Some of the clients I’ve worked with over the past few years have had very strong traditional brands. Back in the year or two following the commercial explosion of the web, many of these strong traditional brands wanted to be associated in some way with high technology and the web. For most, that meant an expensive web site. But even back in 1994 and 1995, when many traditionally-minded clients were grasping for a viable web strategy, some quick thinkers realized that there were other ways to associate their brand with high technology.
The first advertisers to think of alternate ways to get their brand on people’s computers offered downloadable GIFs and JPEGs that web surfers could use as wallpaper on their PCs. This was a cheap way to literally put a brand on someone’s desktop.
When I worked on the U.S. Army account at Young & Rubicam several years ago, one of the things that attracted people to the GoArmy.com web site was all the attractive art. I recall a client meeting at Fort Knox in which one of the senior account team members proclaimed to several high-ranking Army officials that he wished he had a “digital Hoover” that could suck up all of the attractive military-themed art hanging on the walls at Recruiting Command and make it available for download from the web site.
Many other traditional advertisers used the same strategy – offer a cool visual with your brand attached to it, and people that download it will put it on their desktops, where it can help to create an association between the brand and the high-tech world.
This strategy took the next logical step forward when traditional brands began offering downloadable screensavers. After all, why give a consumer a boring still picture when you could give them an animated screensaver?
Downloadable apps were the rage for a while. Sometimes you still see them around. Last week, I downloaded a 7 MB monstrosity called the “Miller Lite Beer Pager” or something to that effect, which turned out to contain an Instant-Messenger-meets-Calendar-App type of thing that lets you schedule drinking appointments with your friends. Neat-o. All the while this Beer Pager is hanging out on my desktop, it’s creating an association in my mind. And since I’m too lazy to uninstall it Well, you get the picture.
I’ve always been a fan of these types of out-of-the-box brand advertising. Okay – I think the Beer Pager might be a bit silly, but I’m still a big fan of the desktop strategy. And frankly, I don’t think it gets utilized enough.
If you’ve been reading this column for more than a couple months, you know that I’m a pretty avid PC gamer. I find it funny that everyone in the world seems to be trying to grab my attention when I’m surfing the web, but hardly anyone cares about grabbing my attention when I’m laying waste to my office comrades in a game of Quake III Arena.

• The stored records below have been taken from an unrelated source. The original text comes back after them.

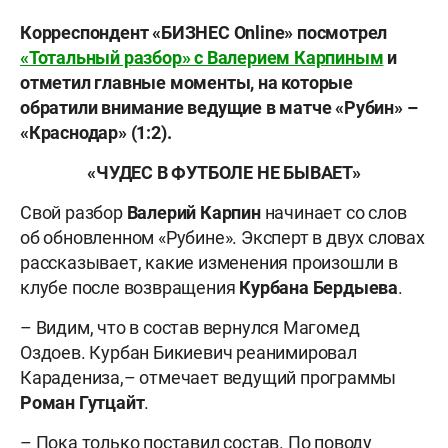
Корреспондент «БИЗНЕС
Online
» посмотрел
«Тотальный разбор» с Валерием Карпиным
и
отметил главные моменты, на которые
обратили внимание ведущие в матче «Рубин» –
«Краснодар» (1:2).
«ЧУДЕС В ФУТБОЛЕ НЕ БЫВАЕТ»
Свой разбор
Валерий Карпин
начинает со слов
об обновленном «Рубине». Эксперт в двух словах
рассказывает, какие изменения произошли в
клубе после возвращения
Курбана Бердыева
.
– Видим, что в состав вернулся Магомед
Оздоев. Курбан Бикиевич реанимировал
Карадениза,– отмечает ведущий программы
Роман Гутцайт
.
– Пока только поставил состав. По поводу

This isn’t a new concept. Many online game forums allow for advertising on the games themselves. The folks at HearMe can put your brand on the backs of virtual playing cards on MPlayer.com. Sony Online Entertainment can splash your brand over online games like Jeopardy and Wheel of Fortune.

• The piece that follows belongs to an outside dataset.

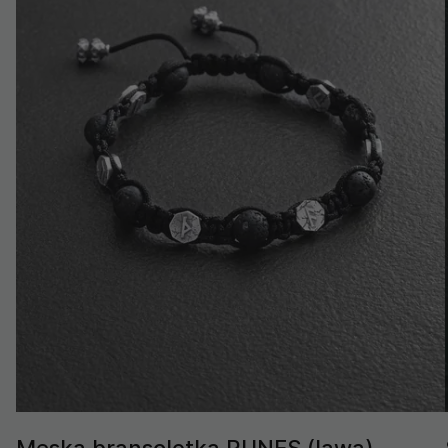
Męska bransoletka RUNES (lawa)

There are other ways to get into PC games. I’ve lately come across a few sites that allow users to download patches that can alter their favorite PC games to suit their tastes. A couple years back, someone sent me a file that changed all the nasty monsters from Doom into Storm Troopers from Star Wars. I thought it was the coolest thing.
What if an advertiser like Cadillac hired some programmers to write a similar patch that would change some of the cars in Driver (a popular 3D racing game) into Sedan DeVilles? Or maybe Goodyear writes a patch to place its famous blimp in games like Flight Simulator? Hmmm….
Maybe some of these traditional advertisers don’t want to get too complicated. After all, programmers are expensive. Still, there’s no reason why more advertisers don’t hire designers to make branded skins for applications like WinAmp and the NeoPlanet browser.
For those unfamiliar with the concept, a skin is a file that can change the appearance of the user interface for a given application. They’re very easy to develop (instructions are usually posted on the same web sites where you can download the application for which you’re developing the skin). Skins are also a terrific example of viral marketing. They are typically small in size, and they often get passed around the Internet like online trading cards.
Sure, downloadable applications are harder to measure than your run-of-the-mill banner advertising, but if you’re in the online game to give your brand a high-tech jumpstart, ideas like the ones above could be just what the doctor ordered.